Task requirements: Copy every line from the data below in which the string "size" can be found.

· · · ·

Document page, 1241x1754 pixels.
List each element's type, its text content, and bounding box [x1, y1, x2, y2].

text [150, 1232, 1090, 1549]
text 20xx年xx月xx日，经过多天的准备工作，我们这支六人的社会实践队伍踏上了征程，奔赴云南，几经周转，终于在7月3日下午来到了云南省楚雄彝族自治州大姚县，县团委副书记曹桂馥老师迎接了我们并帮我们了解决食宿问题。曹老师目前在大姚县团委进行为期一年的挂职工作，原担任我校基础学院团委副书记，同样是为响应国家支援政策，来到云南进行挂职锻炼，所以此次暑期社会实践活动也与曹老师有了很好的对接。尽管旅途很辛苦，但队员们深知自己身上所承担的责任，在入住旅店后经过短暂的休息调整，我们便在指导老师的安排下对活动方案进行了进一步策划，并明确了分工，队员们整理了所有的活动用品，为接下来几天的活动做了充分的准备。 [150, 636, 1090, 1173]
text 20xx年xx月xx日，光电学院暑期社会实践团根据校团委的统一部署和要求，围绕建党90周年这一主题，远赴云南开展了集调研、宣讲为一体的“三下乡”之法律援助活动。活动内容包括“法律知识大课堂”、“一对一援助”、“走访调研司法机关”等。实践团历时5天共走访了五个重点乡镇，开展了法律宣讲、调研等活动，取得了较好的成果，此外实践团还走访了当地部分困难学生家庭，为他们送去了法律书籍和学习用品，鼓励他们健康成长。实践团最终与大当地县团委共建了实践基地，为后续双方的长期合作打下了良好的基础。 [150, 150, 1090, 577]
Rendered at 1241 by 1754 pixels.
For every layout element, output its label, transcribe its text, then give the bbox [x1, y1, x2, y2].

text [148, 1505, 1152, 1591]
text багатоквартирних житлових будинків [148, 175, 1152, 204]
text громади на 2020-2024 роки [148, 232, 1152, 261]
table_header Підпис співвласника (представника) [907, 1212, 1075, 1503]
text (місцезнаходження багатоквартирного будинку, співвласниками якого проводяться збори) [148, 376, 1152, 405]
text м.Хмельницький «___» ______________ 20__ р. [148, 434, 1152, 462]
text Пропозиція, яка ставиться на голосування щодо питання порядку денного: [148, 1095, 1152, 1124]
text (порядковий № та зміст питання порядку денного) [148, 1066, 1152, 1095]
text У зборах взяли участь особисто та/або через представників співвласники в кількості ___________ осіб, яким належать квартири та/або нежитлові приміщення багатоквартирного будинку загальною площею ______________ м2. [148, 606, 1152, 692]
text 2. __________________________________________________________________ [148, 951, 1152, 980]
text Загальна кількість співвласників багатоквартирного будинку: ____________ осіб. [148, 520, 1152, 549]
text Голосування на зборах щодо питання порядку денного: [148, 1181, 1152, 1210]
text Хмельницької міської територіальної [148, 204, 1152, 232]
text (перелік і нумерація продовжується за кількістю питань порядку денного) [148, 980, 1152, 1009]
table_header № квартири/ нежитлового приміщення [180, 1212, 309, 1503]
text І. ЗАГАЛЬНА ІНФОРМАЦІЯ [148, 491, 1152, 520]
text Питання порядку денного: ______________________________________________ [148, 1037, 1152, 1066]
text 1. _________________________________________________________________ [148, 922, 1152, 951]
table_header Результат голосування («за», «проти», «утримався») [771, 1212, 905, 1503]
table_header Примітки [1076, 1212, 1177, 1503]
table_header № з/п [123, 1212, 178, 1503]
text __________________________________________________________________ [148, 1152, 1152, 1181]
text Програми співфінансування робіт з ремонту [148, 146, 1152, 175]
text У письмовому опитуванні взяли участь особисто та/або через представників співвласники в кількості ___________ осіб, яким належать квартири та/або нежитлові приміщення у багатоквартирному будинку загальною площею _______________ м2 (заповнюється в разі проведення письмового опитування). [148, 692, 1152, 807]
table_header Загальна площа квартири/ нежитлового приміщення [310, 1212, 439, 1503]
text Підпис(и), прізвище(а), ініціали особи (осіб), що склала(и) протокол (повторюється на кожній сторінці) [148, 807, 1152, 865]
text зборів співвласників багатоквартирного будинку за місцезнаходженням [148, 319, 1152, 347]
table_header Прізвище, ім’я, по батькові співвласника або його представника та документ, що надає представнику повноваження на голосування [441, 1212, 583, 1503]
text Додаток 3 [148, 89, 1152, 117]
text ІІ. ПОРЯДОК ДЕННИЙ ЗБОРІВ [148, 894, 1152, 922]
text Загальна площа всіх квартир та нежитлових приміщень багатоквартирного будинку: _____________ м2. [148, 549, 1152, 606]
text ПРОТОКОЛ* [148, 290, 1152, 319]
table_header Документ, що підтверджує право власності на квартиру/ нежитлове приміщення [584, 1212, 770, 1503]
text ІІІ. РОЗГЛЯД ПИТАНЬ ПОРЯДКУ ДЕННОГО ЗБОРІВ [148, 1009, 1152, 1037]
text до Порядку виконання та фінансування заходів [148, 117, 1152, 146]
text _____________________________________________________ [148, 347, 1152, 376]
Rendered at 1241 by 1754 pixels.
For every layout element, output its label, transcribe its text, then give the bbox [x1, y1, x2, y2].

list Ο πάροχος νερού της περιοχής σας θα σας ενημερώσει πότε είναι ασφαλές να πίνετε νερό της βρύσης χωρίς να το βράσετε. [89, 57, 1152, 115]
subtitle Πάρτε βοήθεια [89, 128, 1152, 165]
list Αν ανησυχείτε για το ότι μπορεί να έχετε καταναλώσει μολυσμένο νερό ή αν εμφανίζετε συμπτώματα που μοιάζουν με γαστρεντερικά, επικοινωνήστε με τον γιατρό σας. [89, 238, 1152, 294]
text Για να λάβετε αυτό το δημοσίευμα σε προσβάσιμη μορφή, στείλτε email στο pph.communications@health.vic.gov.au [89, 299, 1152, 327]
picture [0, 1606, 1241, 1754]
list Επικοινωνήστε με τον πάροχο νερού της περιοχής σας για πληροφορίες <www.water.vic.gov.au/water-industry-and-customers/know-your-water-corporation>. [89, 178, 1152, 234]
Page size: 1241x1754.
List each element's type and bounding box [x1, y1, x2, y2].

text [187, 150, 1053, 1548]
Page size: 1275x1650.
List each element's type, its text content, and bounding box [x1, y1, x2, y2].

· · · ·

Written solution:
Page size: 1241x1754.
Page size: 1275x1650.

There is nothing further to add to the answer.